Nearly 500 aviation personnel from Africa will begin training this year. (Photo by Simon Maina/AFP/Getty Images)

China is upping its investment efforts in Africa by working to train the continent’s next generation of transportation and aviation professionals.

Plans to create five transportation universities and a China-Africa civil aviation school on the continent are expected to move forward, Professor Yongli Xie, Dean of the School of Highway at the Chang’an University in Xi’an, China, announced at a conference in South Africa last week. Xie said China would also explore the possibility of building infrastructure for aviation ground services.

These latest efforts are a part of the Forum of China-Africa Cooperation, a collaborative established in October 2000 that includes China and 51 African states. Earlier this year, Chinese officials announced that 500 aviation personnel from Africa would begin training in China starting this year.

“We wish to help Africa in dealing with challenges such as lack of training opportunities for aviation personnel, poor airport infrastructure and lack of financing for airlines,” Shu Limei, a commercial counselor for Africa in the Guangdong Province, told the African Aerospace Online News Service. “Aviation is one of the major areas of cooperation in infrastructure and personnel capacity development between Africa and China.”

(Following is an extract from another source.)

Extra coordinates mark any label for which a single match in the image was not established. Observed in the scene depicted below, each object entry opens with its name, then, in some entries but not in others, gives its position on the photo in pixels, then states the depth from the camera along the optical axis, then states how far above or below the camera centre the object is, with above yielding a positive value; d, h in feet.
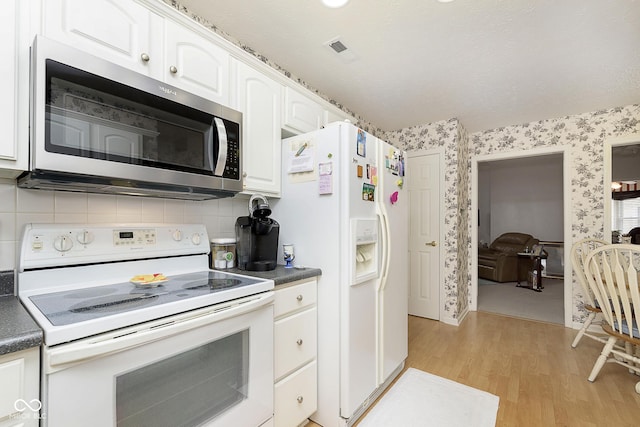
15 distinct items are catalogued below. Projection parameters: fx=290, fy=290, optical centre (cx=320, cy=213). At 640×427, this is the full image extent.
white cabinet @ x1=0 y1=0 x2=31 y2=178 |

Quartz Africa reported that there are over 20 Chinese-run agricultural training centers and more than 40 Chinese language schools across the continent. Last week, China’s minister of foreign affairs, Wang Yi, said his government would offer 10,000 scholarships to African officials to study in China over the next 10 years.

The Mandarin-speaking nation is already the No. 1 destination for African students from English-speaking countries, according to the new site. Recent data from the FOCAC show that nearly 73.8 million Africans visited China in 2014.

The communist nation stands to benefit from its recent education efforts both socially and financially.

In 2015, Chinese President Xi Jinping vowed to make building vocational schools one of his country’s top priorities. Such an expansion of Africa’s aviation sector would boost sales of China’s civilian and military aircraft, according to Quartz Africa. The nation’s government-owned aerospace and defense company, Aviation Industry Corporation of China, already has at least nine of its 50-seat Xian MA-60 planes in Africa and established a repair and maintenance center for them in Tanzania.

The upcoming projects are expected to spur more lucrative transportation links between China and Africa.